Byproducts in the form of small-chain fatty acids from two bacteria prevalent in periodontal disease incite the growth of deadly Kaposi's sarcoma (KS)-related oral lesions and tumors, according to a new study by researchers from Case Western Reserve University (Journal of Virology, February 5, 2014).
The discovery could lead to early saliva testing for the bacteria, which, if found, could be treated and monitored for signs of cancer and before a malignancy develops, according to the researchers.
"These new findings provide one of the first looks at how the periodontal bacteria create a unique microenvironment in the oral cavity that contributes to the replication the Kaposi's sarcoma herpesvirus (KSHV) and development of KS," said lead study investigator Fengchun Ye, PhD, from the Case Western Reserve School of Dental Medicine Department of Biological Sciences, in a press release.
The research focuses on how the bacteria, Porphyromonas gingivalis (Pg) and Fusobacterium nucleatum (Fn), which are associated with periodontal disease, contribute to cancer formation.
These bacteria are found in high levels in the saliva of people with periodontal disease, and at lower levels in those with good oral health -- further evidence of the link between oral and overall physical health, Ye said.
Kaposi's sarcoma affects a significant number of HIV-positive people, whose immune systems lack the ability to fight off the herpesvirus and other infections, he noted. "These individuals are susceptible to the cancer," he said.

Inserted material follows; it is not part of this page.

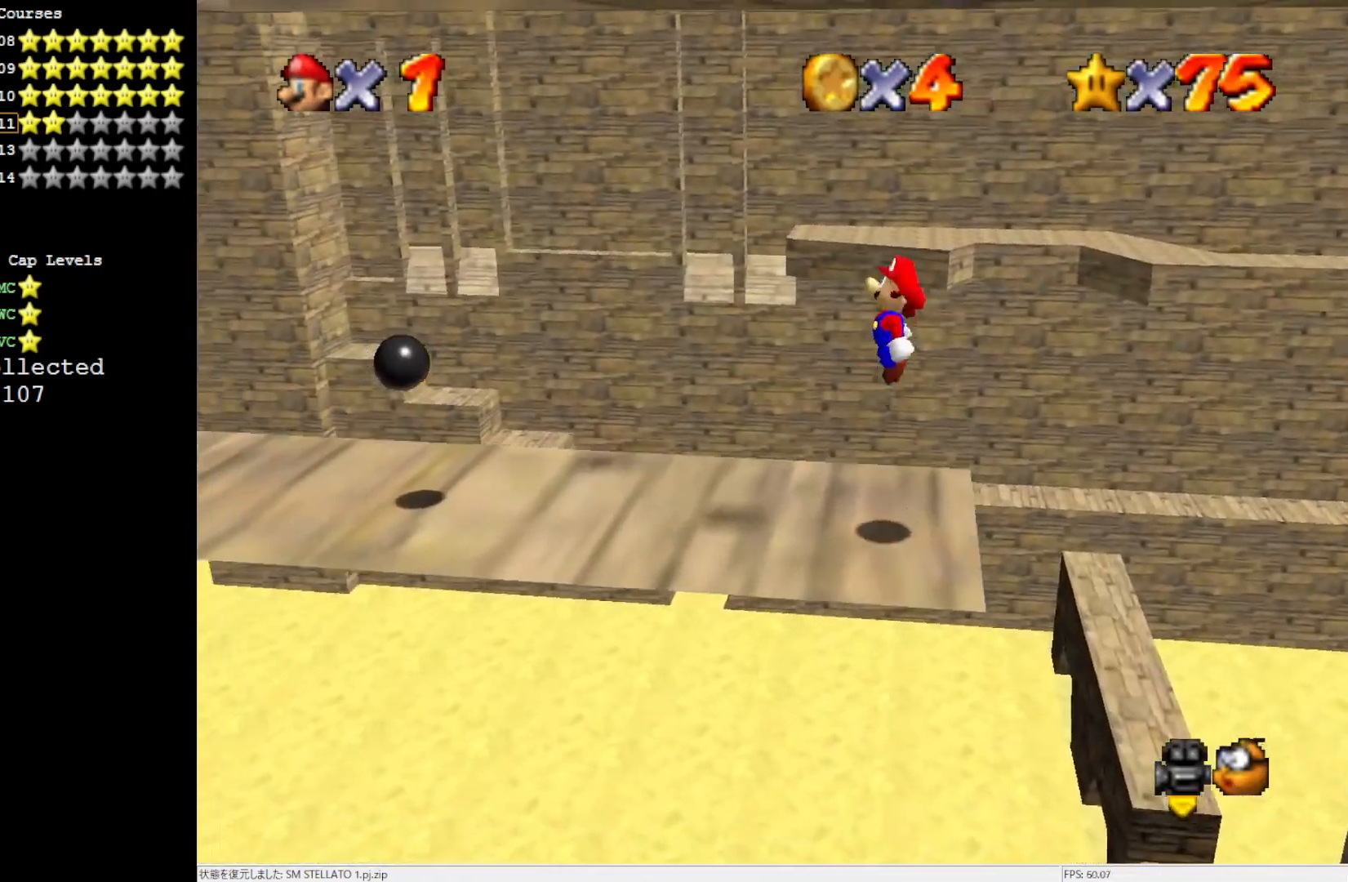
{"buttons": [], "left_stick": "left", "events": []}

About 20% of HIV patients first develop KS lesions in the oral cavity, while other patients never develop oral KS, the study authors noted.

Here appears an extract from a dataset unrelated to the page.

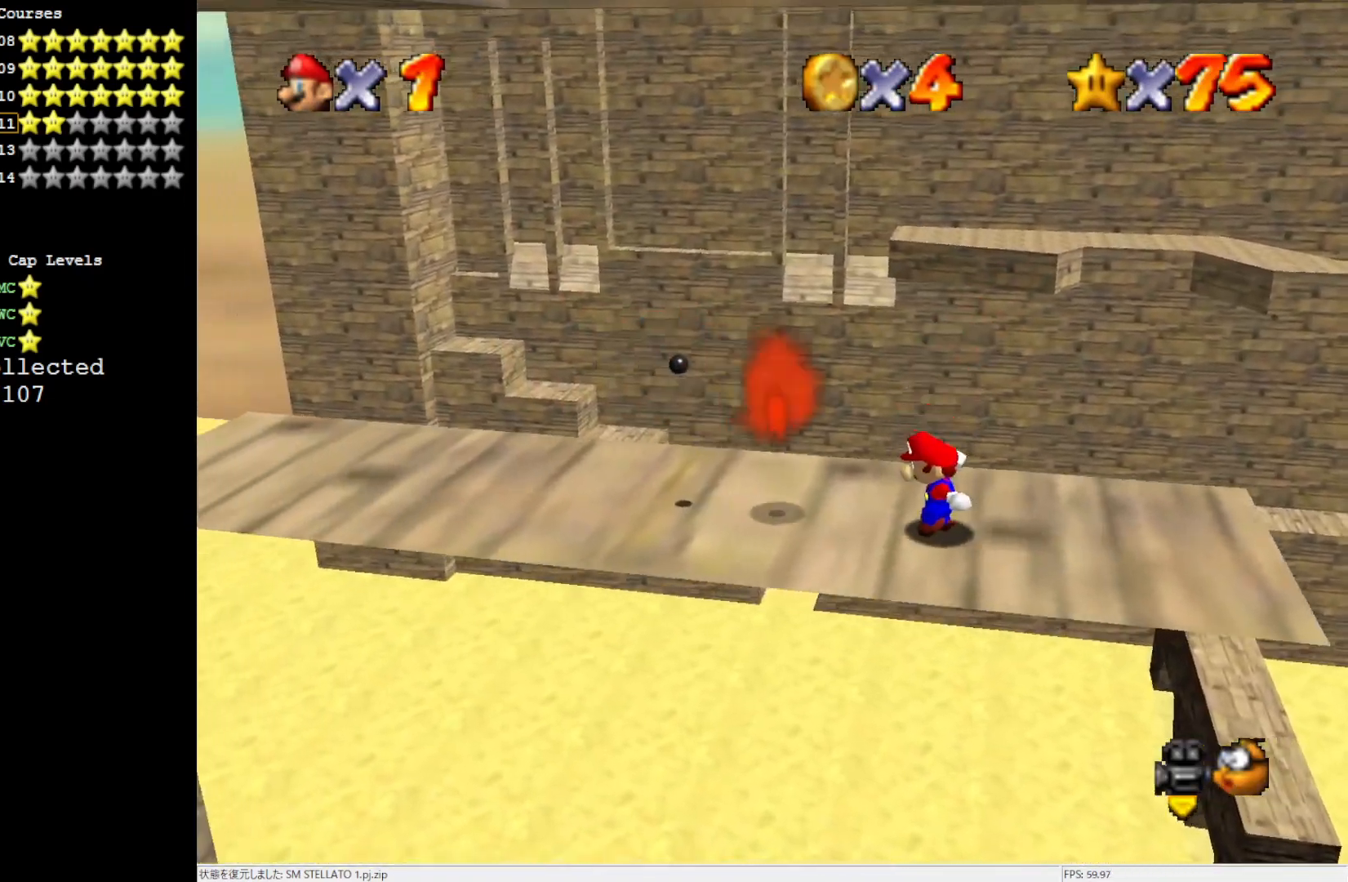
{"buttons": [], "left_stick": "left", "events": [[67, "A", "down"], [467, "A", "up"]]}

KS first appears as lesions on the surface of the mouth that, if not removed, can grow into malignant tumors. Survival rates are higher when detected and treated early in the lesion state than when a malignancy develops.

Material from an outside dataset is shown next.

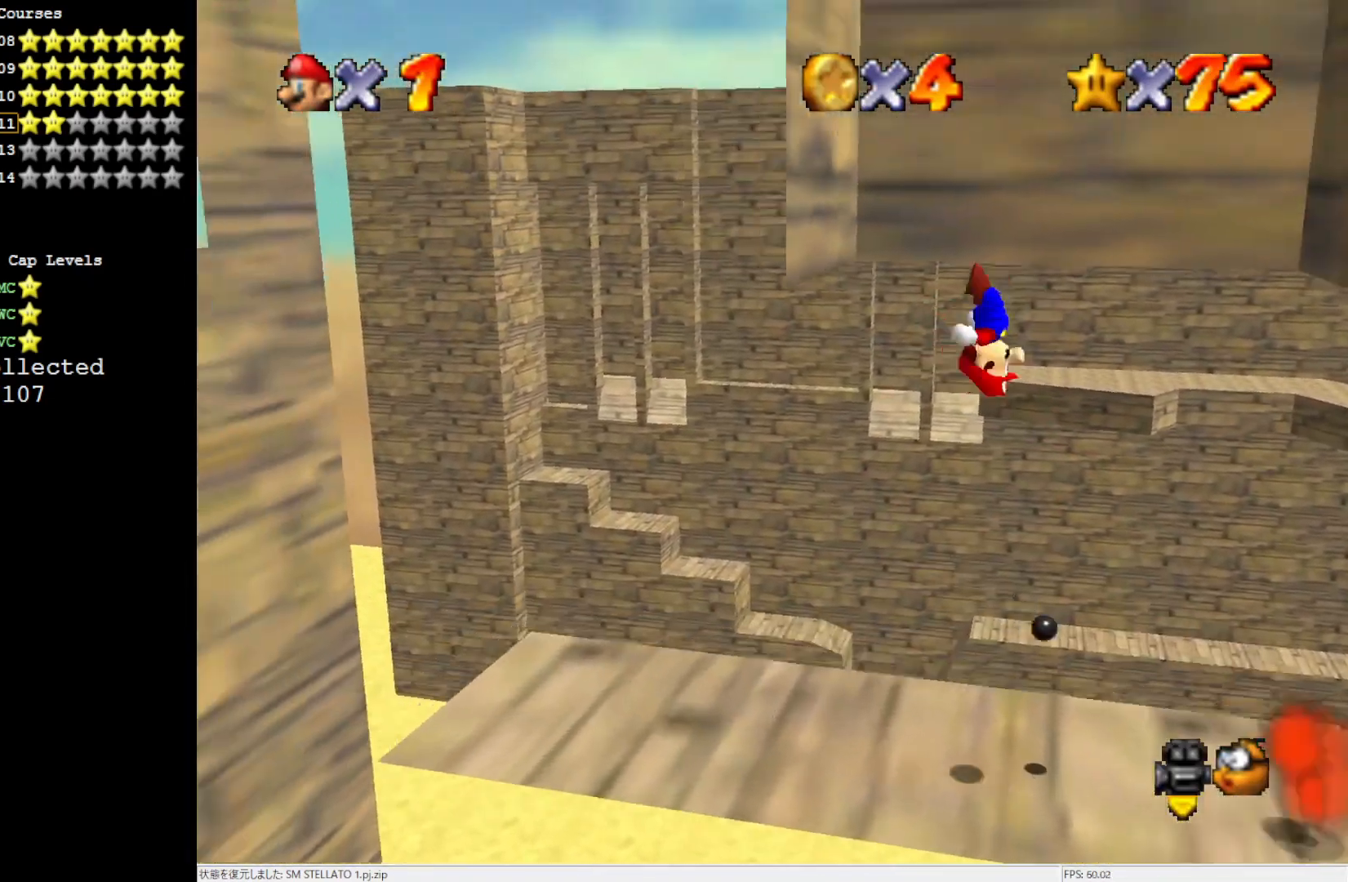
{"buttons": ["A"], "left_stick": "right", "events": [[217, "left_stick", "down-right"], [267, "A", "down"], [267, "left_stick", "right"]]}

Also at risk are others who are immunocompromised: people on medications to suppress rejection of transplants, cancer patients on chemotherapies, and the elderly whose immune systems naturally weaken with age.
The researchers wanted to learn why most people never develop this form of cancer and what it is that protects them.
The researchers recruited 21 patients, dividing them into two groups. All participants were given standard periodontal disease tests.
The first group of 11 participants had an average age of 50 and had severe chronic periodontal disease. The second group of 10 participants, whose average age was about 26, had healthy gums, practiced good oral health, and showed no signs of bleeding or tooth loss from periodontal disease.
The researchers also studied a saliva sample from each participant. Part of the saliva sample was separated into its components using a spinning centrifuge. The remaining saliva was used for DNA testing to track and identify bacteria present, as well as at what levels.
The researchers were interested in Pg's and Fn's byproducts of lipopolysaccharide, fimbriae, proteinases, and at least five different short-chain fatty acids (SCFAs): butyric acid, isobutyric acid, isovaleric acid, propionic acid, and acetic acid.
After initially testing the byproducts, the researchers suspected that the fatty acids were involved in replicating KSHV. The researchers cleansed the fatty acids, then introduced them to cells with quiescent KSHV virus in a petri dish for monitoring the virus' reaction.
After introducing SCFA, the virus began to replicate. But the researchers saw that, while the fatty acids allowed the virus to multiply, the process also set in motion a cascade of actions that also inhibited molecules in the body's immune system from stopping the growth of KSHV.
"In this work, we demonstrate that a group of metabolic byproducts, namely short-chain fatty acids, from bacteria that cause periodontal disease promote lytic replication of KSHV, the etiological agent associated with KS," they wrote. "These new findings provide mechanistic support that periodontal pathogens create a unique microenvironment in the oral cavity that contributes to KSHV replication and development of oral KS."
The most important finding of this study is that periodontal disease is a possible risk factor for Kaposi's sarcoma tumors in HIV patients, Ye noted. With that knowledged, he said those with HIV must be informed about the importance of good oral health and the possible consequences of overlooking that area.
The research was supported by a career development grant at the Center for AIDS Research at Case Western Reserve University and a National Institute of Dental and Craniofacial Research grant.